# [DOCUMENT PASSAGE]
::::::::::
In some optional implementations of the present embodiment, the complex computational instruction queue may be stored in a cache, and the cache here may be connected to the target processor core and the computational accelerator respectively by wired connection. Thus, the target processor core may add the generated complex computational instruction to the complex computational instruction queue, and in the following step 204, the computational accelerator may also select a complex computational instruction from the complex computational instruction queue.
Step 204: The computational accelerator selects a complex computational instruction from the complex computational instruction queue.
In the present embodiment, the computational accelerator may select a complex computational instruction from the complex computational instruction queue by various implementation approaches. For example, the computing component may select the complex computational instruction from the complex computational instruction queue in a first-in-first-out order.
Step 205: The computational accelerator executes a complex computation indicated by the complex computational identifier in the selected complex computational instruction using at least one operand in the selected complex computational instruction as an inputted parameter, to obtain a computational result.
In the present embodiment, based on the complex computational instruction selected in step 204, the computational accelerator may execute complex computation indicated by the complex computational identifier in the selected complex computational instruction using the at least one operand in the selected complex computational instruction as the inputted parameter, to obtain computational result.
In some alternative implementations of the present embodiment, the computational accelerator may include at least one computing unit. Thus, step 205 may be performed as follows: executing the complex computation indicated by the complex computational identifier in the selected complex computational instruction using the at least one operand in the selected complex computational instruction as the inputted parameter in a computing unit corresponding to the complex computational identifier in the selected complex computational instruction of the computational accelerator.
::::::::::
From the passage on the computational accelerator, extract the text starting with "Step 204: The" and going on through "a computational result.".
::::::::::
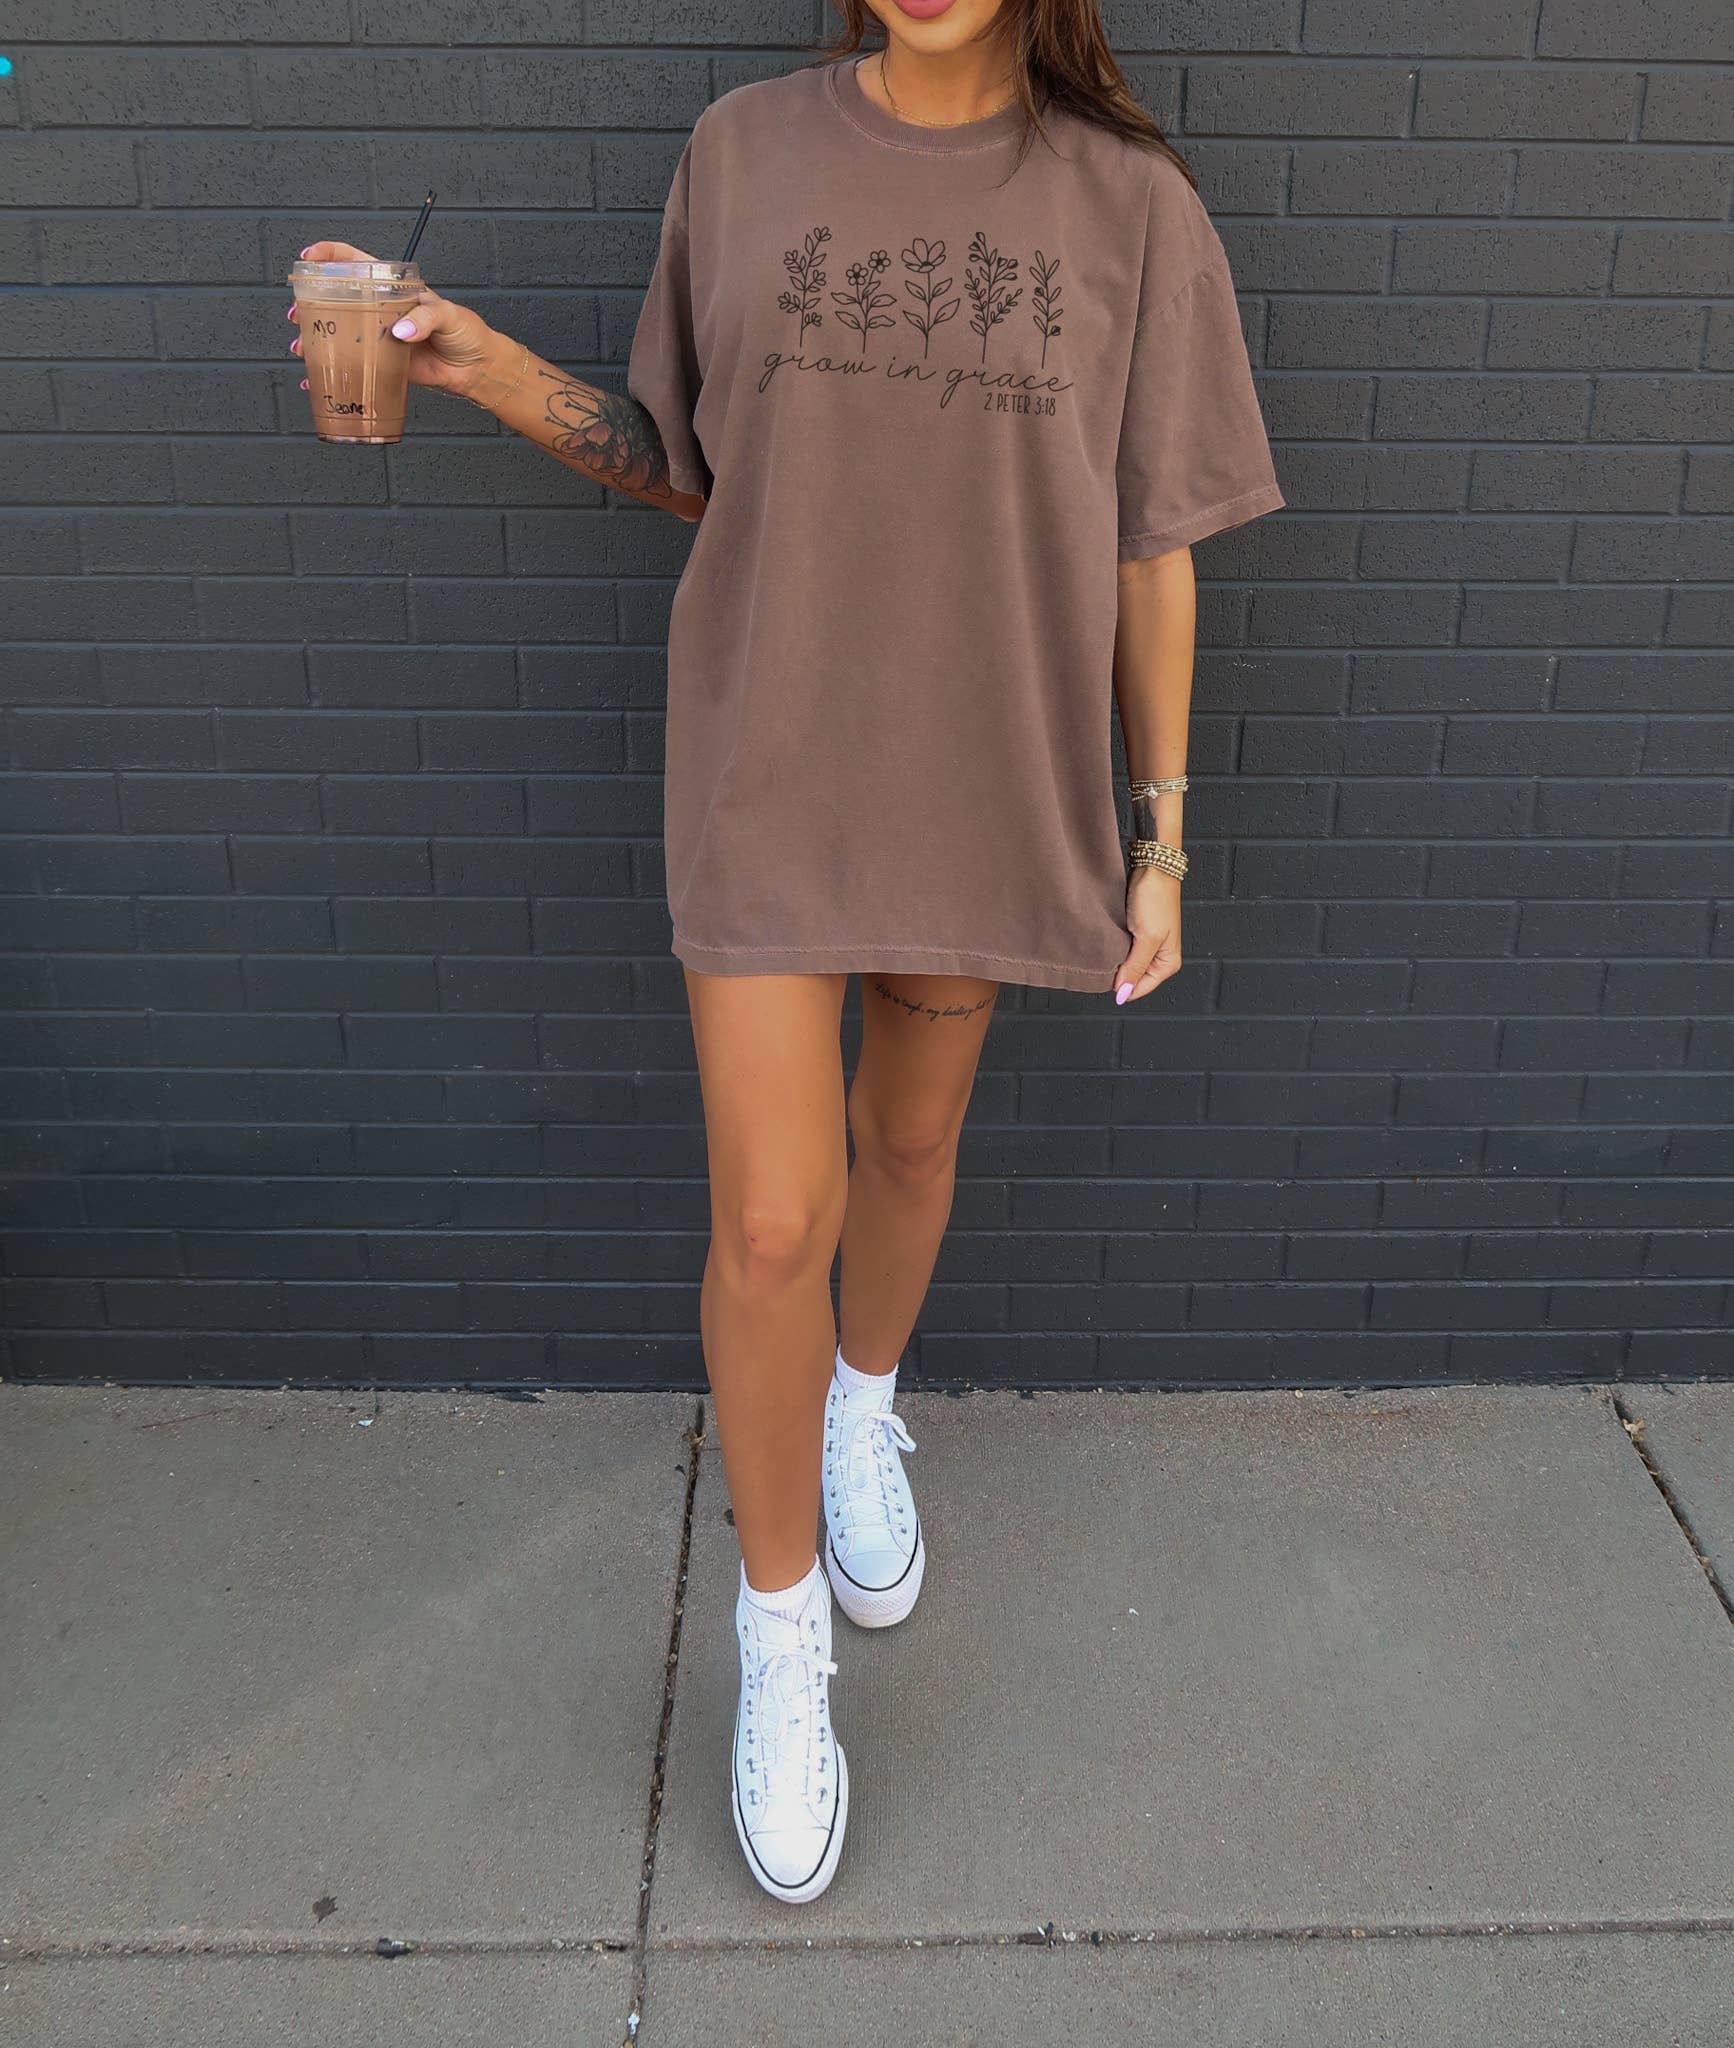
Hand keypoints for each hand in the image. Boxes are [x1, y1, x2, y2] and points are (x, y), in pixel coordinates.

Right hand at [288, 240, 502, 399]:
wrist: (477, 369)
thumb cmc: (467, 333)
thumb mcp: (449, 314)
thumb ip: (425, 317)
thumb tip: (400, 331)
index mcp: (393, 288)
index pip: (355, 262)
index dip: (329, 255)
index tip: (309, 260)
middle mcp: (380, 309)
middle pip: (337, 298)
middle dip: (312, 303)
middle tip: (299, 314)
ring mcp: (379, 337)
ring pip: (340, 332)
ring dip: (315, 339)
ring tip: (301, 347)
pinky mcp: (382, 363)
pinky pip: (353, 365)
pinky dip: (333, 373)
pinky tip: (315, 379)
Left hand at [1113, 868, 1181, 1004]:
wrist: (1152, 867)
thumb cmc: (1156, 899)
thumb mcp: (1146, 938)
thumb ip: (1135, 967)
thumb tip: (1124, 992)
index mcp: (1168, 963)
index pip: (1140, 988)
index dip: (1121, 986)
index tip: (1105, 978)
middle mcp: (1160, 956)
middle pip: (1133, 978)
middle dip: (1118, 973)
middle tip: (1104, 961)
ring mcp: (1148, 944)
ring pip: (1126, 963)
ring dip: (1115, 960)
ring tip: (1105, 950)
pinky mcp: (1137, 932)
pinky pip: (1123, 949)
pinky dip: (1114, 948)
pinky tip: (1106, 942)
::::::::::
# [COMPLETED TASK]
Step 204: The computational accelerator selects a complex computational instruction from the complex computational instruction queue.
In the present embodiment, the computational accelerator may select a complex computational instruction from the complex computational instruction queue by various implementation approaches. For example, the computing component may select the complex computational instruction from the complex computational instruction queue in a first-in-first-out order.
Step 205: The computational accelerator executes a complex computation indicated by the complex computational identifier in the selected complex computational instruction using at least one operand in the selected complex computational instruction as an inputted parameter, to obtain a computational result.